All the process terms in this standard are relevant to nanomanufacturing, with many of the listed processes not exclusively relevant to the nanoscale. Depending on controllable conditions, such processes may result in material features at the nanoscale or, alternatively, larger scales. There are many other terms that name tools, components, materials, systems control methods or metrology methods associated with nanomanufacturing that are beyond the scope of this standard. Biological process terms are not included in this first edition of the nanomanufacturing vocabulary, but considering the rapid development of the field, it is expected that terms in this important area will be added in a future update to this Technical Specification or in companion standards documents in the 80004 series. This could include both the processing of biological nanomaterials and the use of biological processes to manufacture materials at the nanoscale. Similarly, additional terms from other developing areas of nanomanufacturing, including composite manufacturing, roll-to-roll manufacturing, and others, will be included in future standards.
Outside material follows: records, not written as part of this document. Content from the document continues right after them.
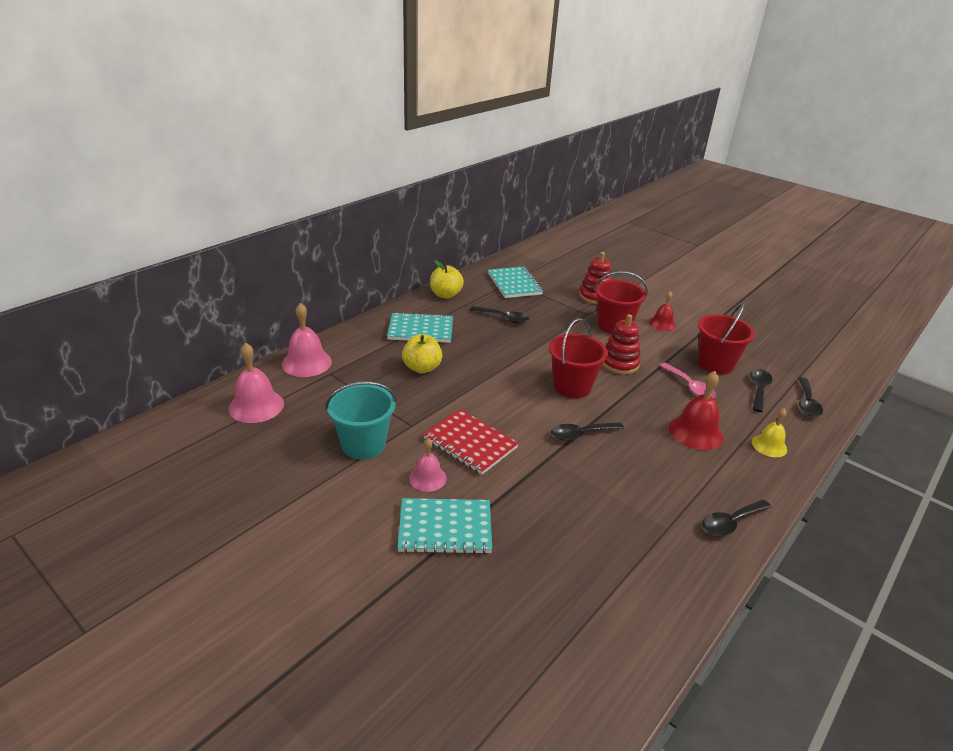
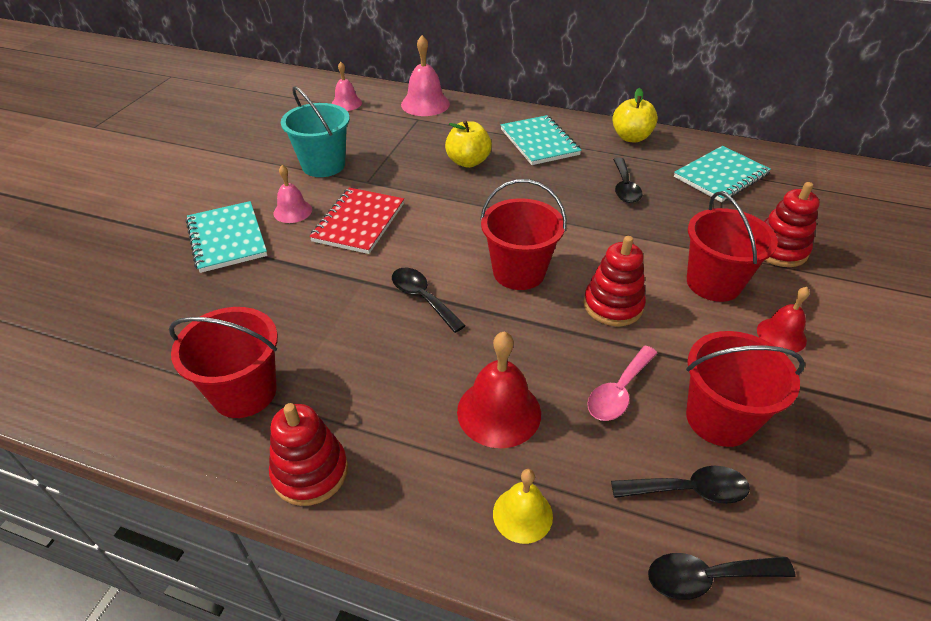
camera: 70 degrees right, 10 degrees up
pink bell [228,343,284,423] -> pink bell [332,62,362,111], size x0.63
black spoon [702,499,772,536] -> red stacking toy [269,403,348,506]
none -> red bucket [169,307,278,418]

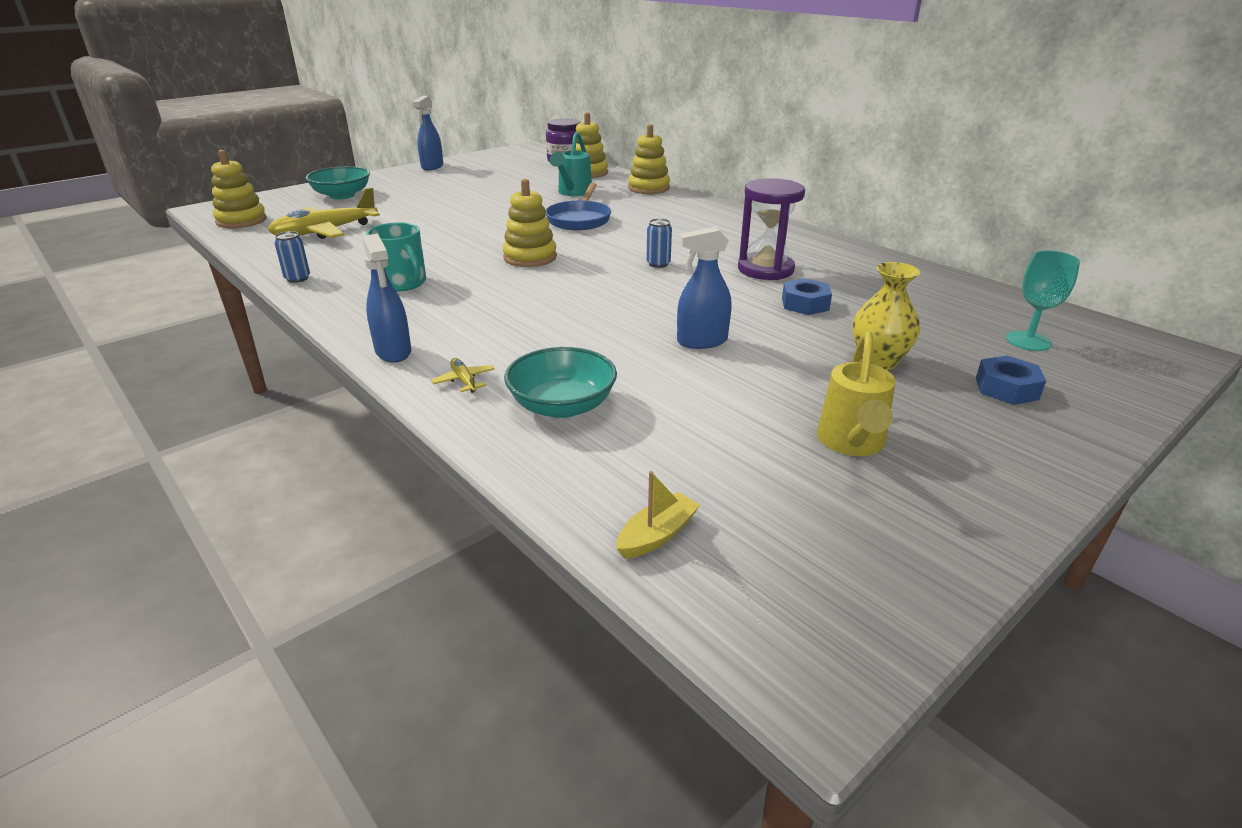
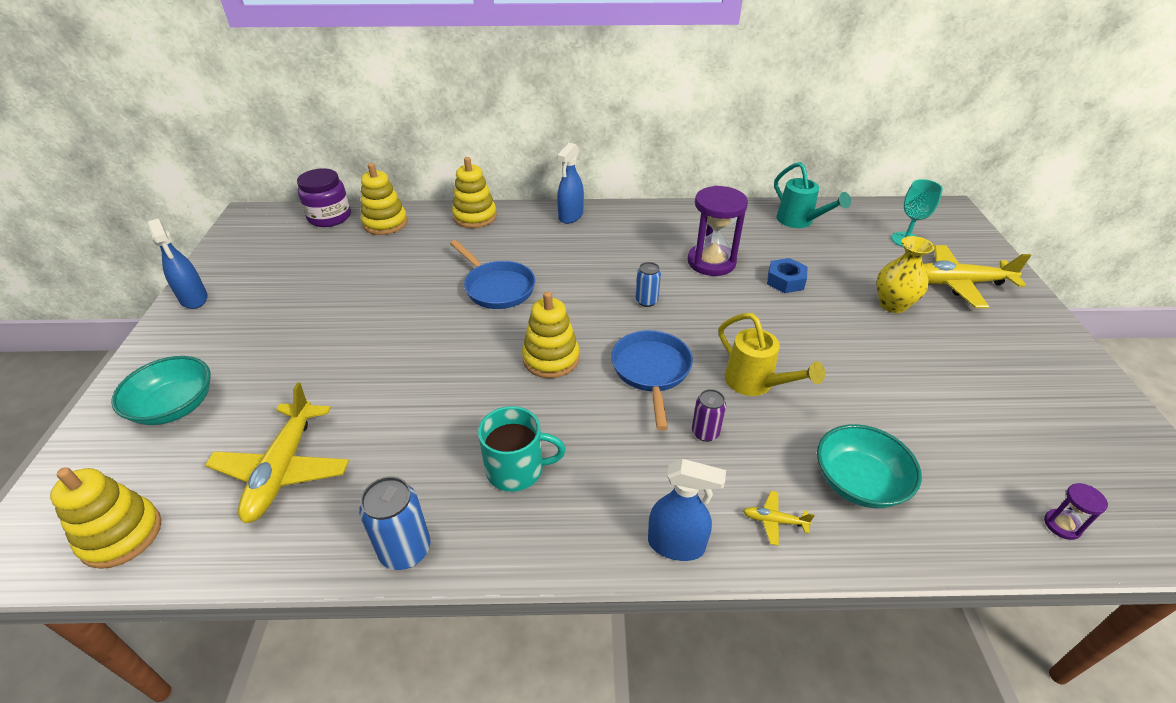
camera: 50 degrees left, 10 degrees up
blue can [274,231,310,283] -> blue can [359,476,431,570], size x1.57
turquoise watering can [549,132,592,196] -> turquoise watering can moved to [774,162,851,228]
yellow boat [616,471,700,559] -> purple hourglass [1044,483,1108,540]
blue spray bottle [677,227,732,349] -> blue spray bottle moved to [557,143,584,224]
yellow watering can [817,332,896,456] -> yellow watering can moved to [719,313,825,396]
blue nut [976,355,1046,405] -> yellow plane [923,245,1031,308]
none -> blue pan [611,330,693,430]
none -> purple can [692,389,726,442]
There is a distinction between the terms nanomanufacturing and nanofabrication. Nanomanufacturing encompasses a broader range of processes than does nanofabrication. Nanomanufacturing encompasses all nanofabrication techniques and also techniques associated with materials processing and chemical synthesis. This document provides an introduction to processes used in the early stages of the nanomanufacturing value chain, namely the intentional synthesis, generation or control of nanomaterials, including fabrication steps in the nanoscale. The nanomaterials that result from these manufacturing processes are distributed in commerce where, for example, they may be further purified, be compatabilized to be dispersed in mixtures or composite matrices, or serve as integrated components of systems and devices. The nanomanufacturing value chain is, in actuality, a large and diverse group of commercial value chains that stretch across a broad range of industry sectors.
A common understanding of the terminology used in practical applications will enable communities of practice in nanomanufacturing and will advance nanomanufacturing strength worldwide. Extending the understanding of terms across the existing manufacturing infrastructure will serve to bridge the transition between the innovations of the research laboratory and the economic viability of nanotechnologies.